== TEXTE EXTRAIT ==

Quand on parle de santé mentale, certains prétendent qu’il s’agit de problèmes propres à la jeune génération. Des caprices qui ne concernent que les enfants gâtés de notre époque. Ceci est un autre son de cloche, expérience à l’appui.
Il y a de cela plusieurs semaines, je participais à une formation et le facilitateur s’entretenait avec un homme âgé qui a fait ses études en Russie. Selon le facilitateur, il y a 30-40 ans les gens étaient plus résilients émotionnellement. La preuve, ils pouvaient supporter des années à l’étranger sans nouvelles de la famille et ce, sans craquer.
À ces mots, j’ai manqué de m’étrangler. Mais je me suis retenue. Je ne voulais pas m’engager dans une conversation dans laquelle je n’étais pas du tout invitée. De plus, le sujet n’avait rien à voir avec le thème de la formation. Mais je n’étais pas du tout d’accord. Et pour cause. Dans ma famille, nous avons un contre-exemple : Claver*.
Insaisissable
Claver est un oncle que je n’ai jamais compris. Toujours ivre, le peu de fois où je l’ai vu sobre, c’est qu’il était malade. En ces rares moments de lucidité, j’ai failli me présenter: « Bonjour, je suis ta nièce. Je suis ici depuis plus de 20 ans, je ne sais pas si tu as remarqué ». Je ne lui connaissais aucun trait de caractère autre que cette gueule de bois permanente.
Claver était insaisissable. Inutile de lui demander des comptes sur les conséquences ou même les motivations de ses actes. Idem pour le futur de ses enfants, la situation financière de son foyer ou encore le rendement de ses terres. Il ne rendait de comptes à personne. Il vivait l’instant présent aux côtés de sa bière et de sa cigarette.
Un jour, j’ai demandé à mon père ce qui était arrivé à Claver. Comment en est-il arrivé là ? J’avais analysé les quelques bouts de son passé dont j’étais au courant et comme les anglophones disent « the math was not mathing ».
Un passé trouble
L’histoire était triste. Il y a une trentaine d’années de cela, Claver posait ses valises dans un des pays de l’Europe centrale afin de poursuivre ses études. Une fois sur place, il a été confronté à de dures réalités telles que le racisme, la précarité estudiantine et un froid glacial. Les vacances n’étaient pas couvertes par sa bourse d’étude alors que les étudiants devaient quitter le campus pendant cette période. Pis encore, difficile pour lui de trouver même un petit boulot dans un pays où la xénophobie avait la peau très dure.
A plusieurs reprises, avec d’autres amis noirs, ils allaient voler et faire griller des épis de maïs dans des champs. Ils en profitaient pour se réchauffer autour de ce feu. Ces hommes des tropiques supportaient très difficilement l’hiver impitoyable de leur pays d’accueil.

===
== DONNÉES SAISIES ==

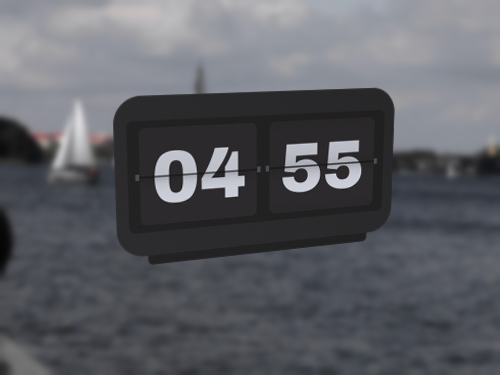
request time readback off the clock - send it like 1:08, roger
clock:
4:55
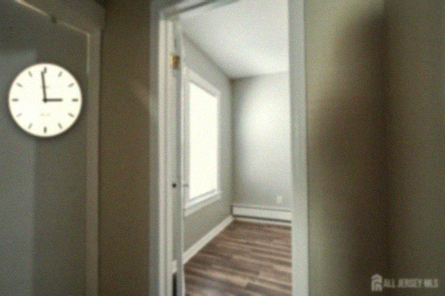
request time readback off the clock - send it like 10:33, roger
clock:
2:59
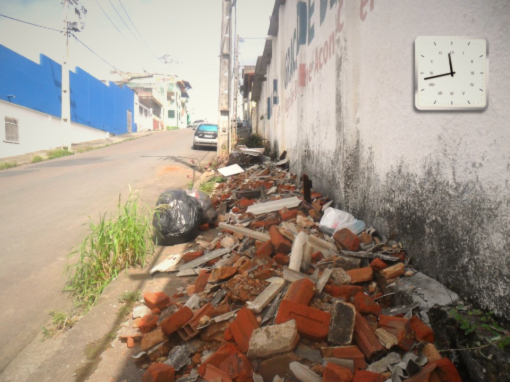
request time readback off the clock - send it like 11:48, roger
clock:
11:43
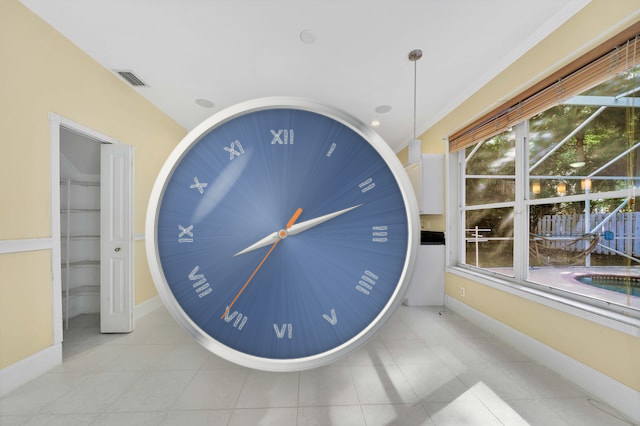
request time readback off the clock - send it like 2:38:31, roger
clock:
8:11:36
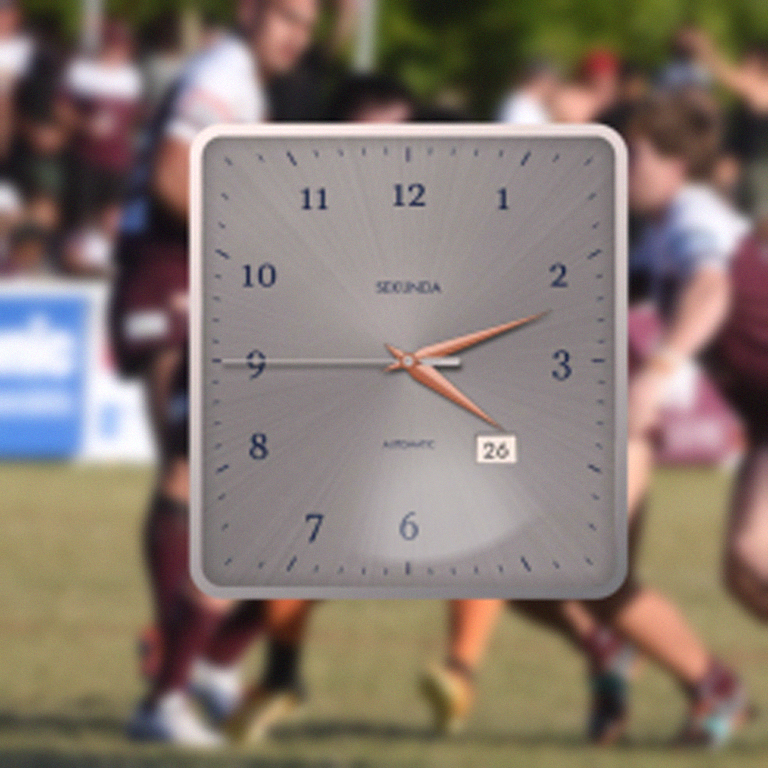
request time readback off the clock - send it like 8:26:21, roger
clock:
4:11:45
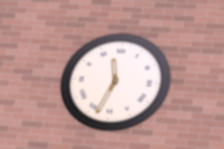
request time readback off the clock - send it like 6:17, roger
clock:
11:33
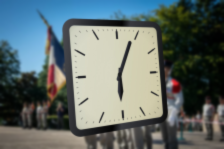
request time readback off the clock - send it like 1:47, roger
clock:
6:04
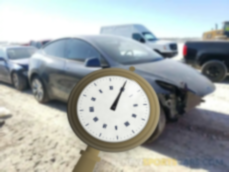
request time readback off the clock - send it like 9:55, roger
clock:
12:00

===
== DONNÉES SAISIES ==

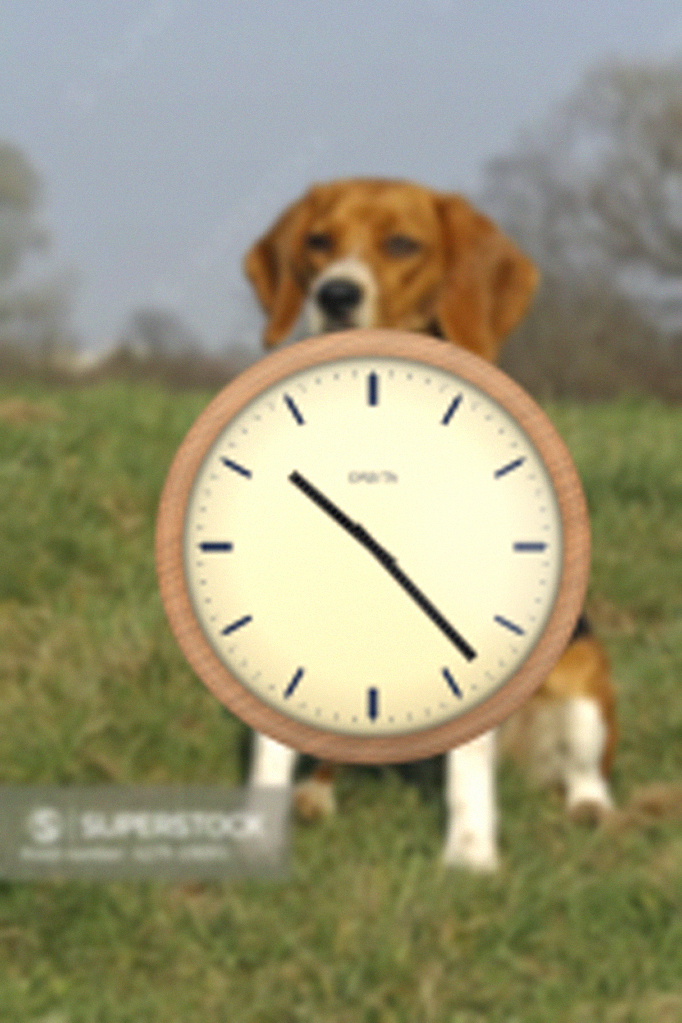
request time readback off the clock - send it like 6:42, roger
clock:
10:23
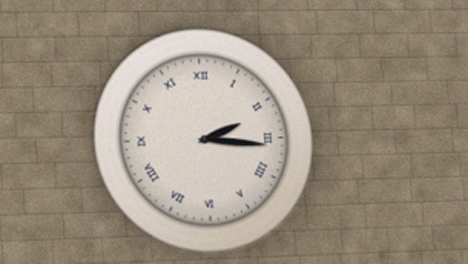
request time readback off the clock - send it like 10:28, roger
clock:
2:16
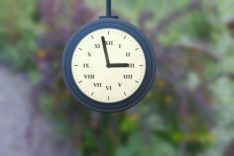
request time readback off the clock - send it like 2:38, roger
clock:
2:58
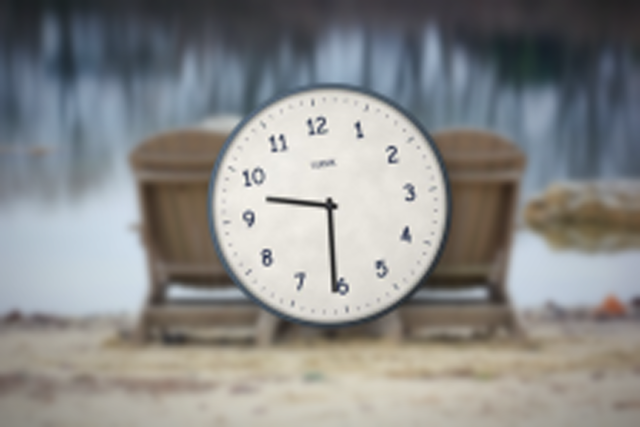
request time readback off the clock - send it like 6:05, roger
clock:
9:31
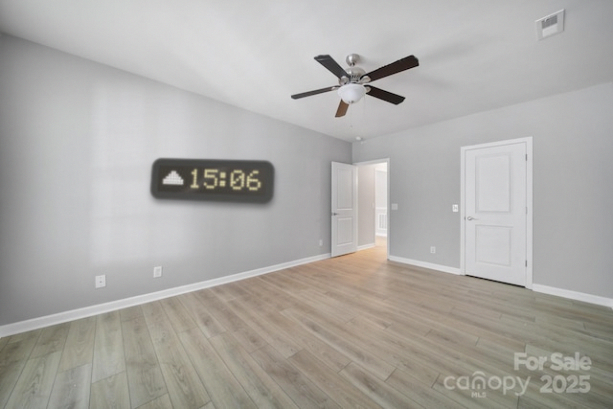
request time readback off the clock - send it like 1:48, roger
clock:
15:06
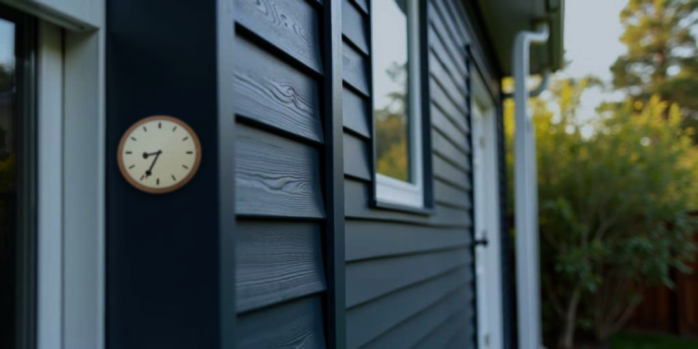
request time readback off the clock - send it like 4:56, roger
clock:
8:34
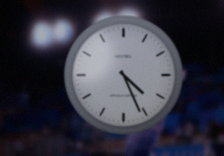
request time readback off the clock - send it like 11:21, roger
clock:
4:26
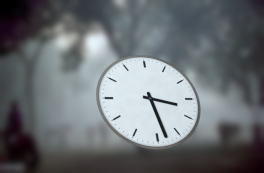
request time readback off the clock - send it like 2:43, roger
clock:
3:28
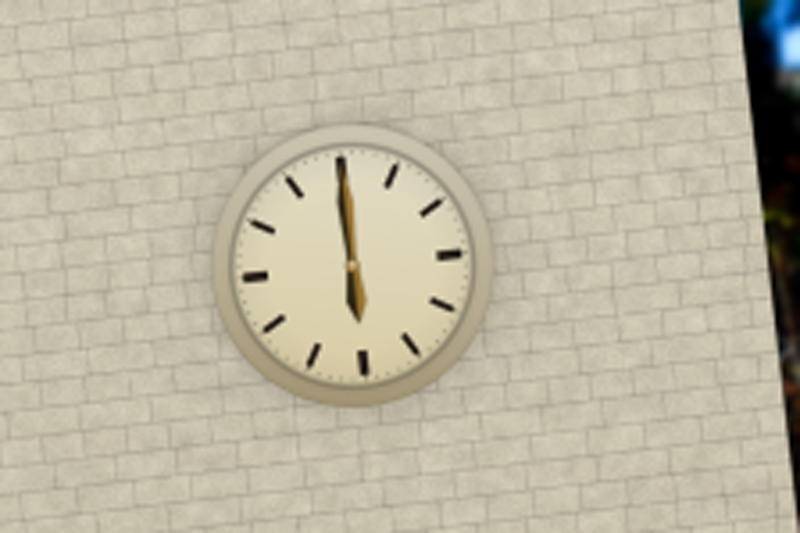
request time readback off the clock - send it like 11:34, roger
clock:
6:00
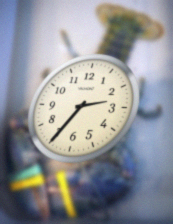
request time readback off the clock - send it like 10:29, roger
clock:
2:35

===
== DONNÉES SAISIES ==

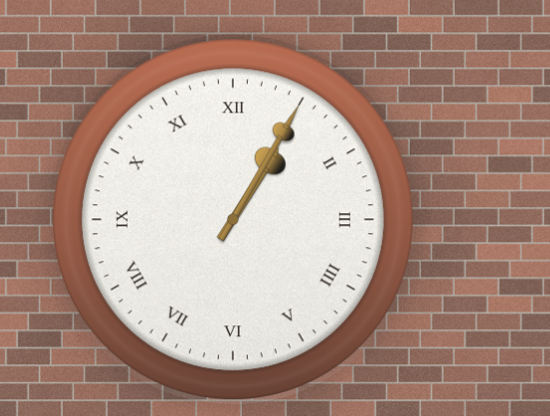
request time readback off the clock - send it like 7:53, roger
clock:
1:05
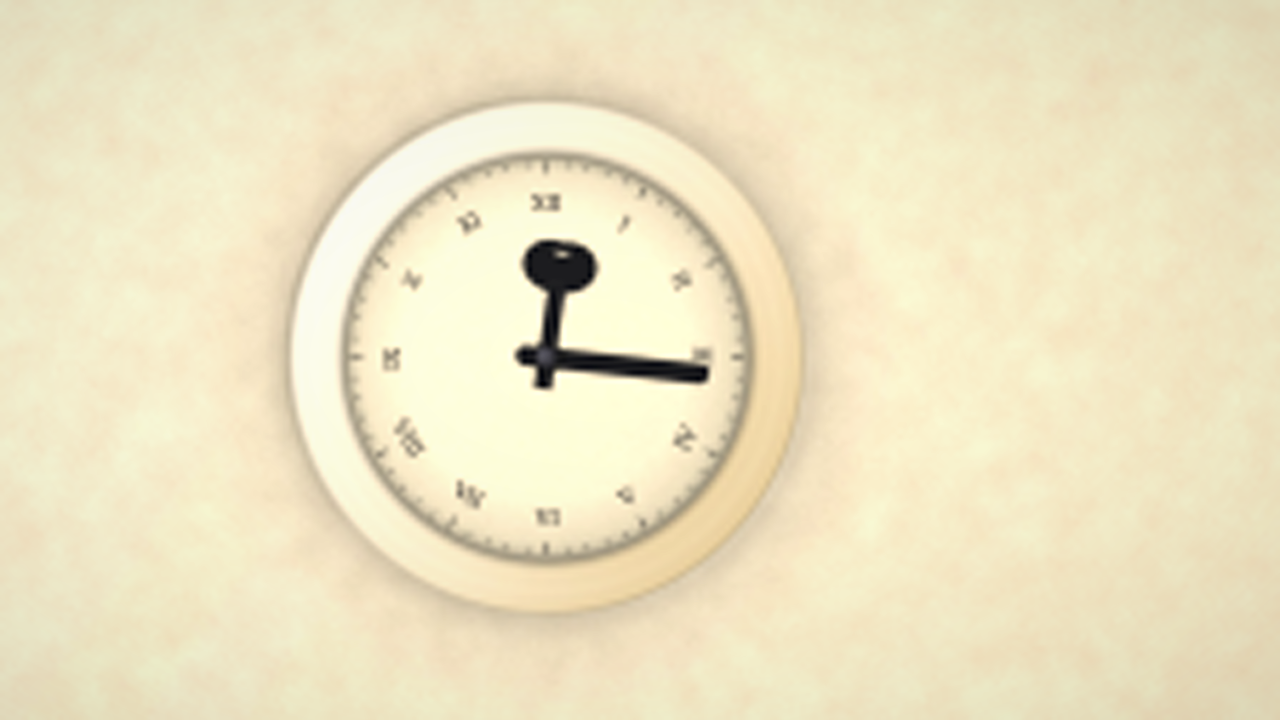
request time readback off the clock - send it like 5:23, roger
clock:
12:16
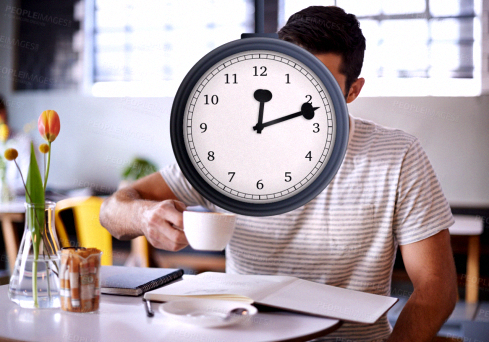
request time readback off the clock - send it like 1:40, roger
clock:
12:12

===

§ **VOS TÂCHES**
**a.** Énumérez les dures réalités auxquelles Claver a été confronté à son arrivée en Europe centrale, d'après le texte extrait.
**b.** D'après le texte extrait, dans quel pays l'homme âgé avec qui s'entretenait le facilitateur a-t-il fait ses études ?

§ **RÉPONSES ATTENDUES**
**a.** Le racisme, la précarité estudiantine et un froid glacial.

**b.** En Russie.